Bertram wrote a Latin accessus ad auctores to the final chapter, "De regulis juris", of Justinian I's Digest. (Note: This work has been edited.) He may also have written an encomium of Justinian and a glossary of legal terms that appear with his accessus in one manuscript. That he was the author of the summa called Antiquitate et tempore has been speculated. That he was the author of the summa called Elegantius in iure diuino (or Summa Coloniensis) is proved by an attributed quotation in Emo of Huizinge's chronicle.

His interest in legal matters is evident in two letters from Pope Innocent III dated 28 August 1206 responding to questions posed by Bertram regarding whether a Jewish convert in extremis could baptize himself (no) and whether a man who had been unlawfully but unknowingly married to a widow could be ordained a priest (yes). These answers found their way into Decretals of Gregory IX.

In 1189, Bertram ordered the first continuation of the Gesta episcoporum Mettensium, a history of the bishops of Metz down to 1131. Bertram's continuation brought it down to 1189.

John of Alta Silva dedicated his Dolopathos, a Latin version of the Persian tale of the Seven Wise Masters, to Bertram.

==Reputation==
In the later Middle Ages and the early modern period, Bertram was regarded as a great legislator and the chief architect of Metz's unique republican constitution, a view espoused by Philippe de Vigneulles in the 16th century and Bishop Martin Meurisse in the 17th. This view has been modified by later historians, who recognize Bertram's resistance to the established families as paving the way for the republican constitution but stress his non-republican motives and the larger social forces at work in the Empire at the time.

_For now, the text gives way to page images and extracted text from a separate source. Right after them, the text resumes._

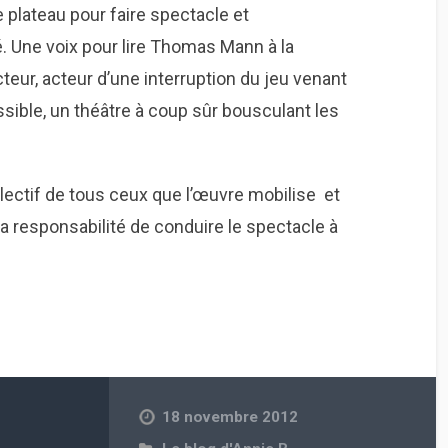
 plateau pour faire spectacle et
 Une voix pour lire Thomas Mann à la
ecteur, acteur d’une interruption du jeu venant
ssible, un théâtre à coup sûr bousculant les
lectif de tous ceux que l’œuvre mobilise et
a responsabilité de conduire le spectacle à
18 novembre 2012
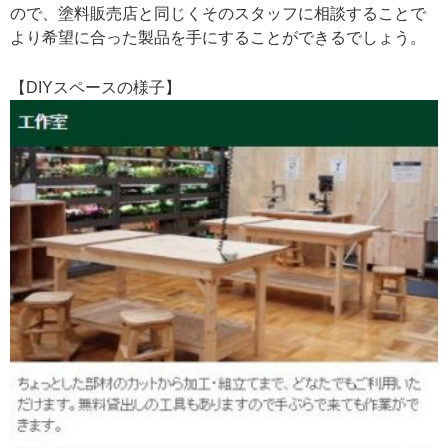
ので、塗料販売店と同じくそのスタッフに相談することで
より希望に合った製品を手にすることができるでしょう。
【DIYスペースの様子】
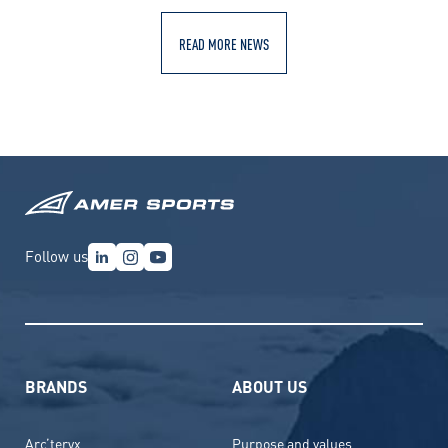
READ MORE NEWS
Follow us
BRANDS
ABOUT US
Arc’teryx
Purpose and values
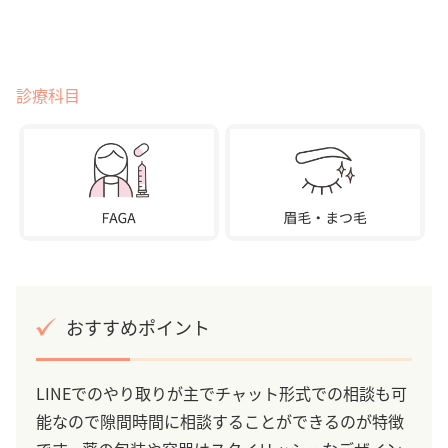
診療科目
おすすめポイント
LINEでのやり取りが主でチャット形式での相談も可
能なので隙間時間に相談することができるのが特徴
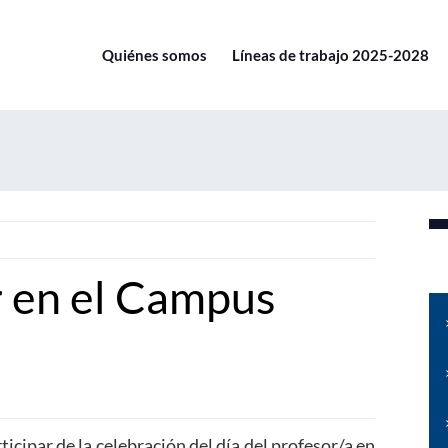
Quiénes somos
Líneas de trabajo 2025-2028
r en el Campus
icipar de la celebración del día del profesor/a en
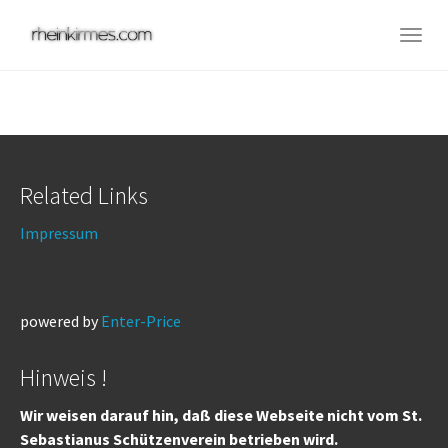
Skip
to
Togg
main
navig
content
Related Links
Impressum
powered by
Enter-Price
Hinweis !
Wir weisen darauf hin, daß diese Webseite nicht vom St.
Sebastianus Schützenverein betrieben wird.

Bertram was not held in such high esteem by his immediate successors as bishop. In 1260, when Bishop Jacques de Lorraine brought the Gesta episcoporum Mettensium down to his time, he did not add to the entry for Bertram's episcopate, leaving the final 23 years of it uncovered. In the 1370s, a revision of the Gesta finally added a notice of Bertram's death, but neither it nor the French translations, the Chronique des Evesques de Mets, added any information on the years 1190–1212.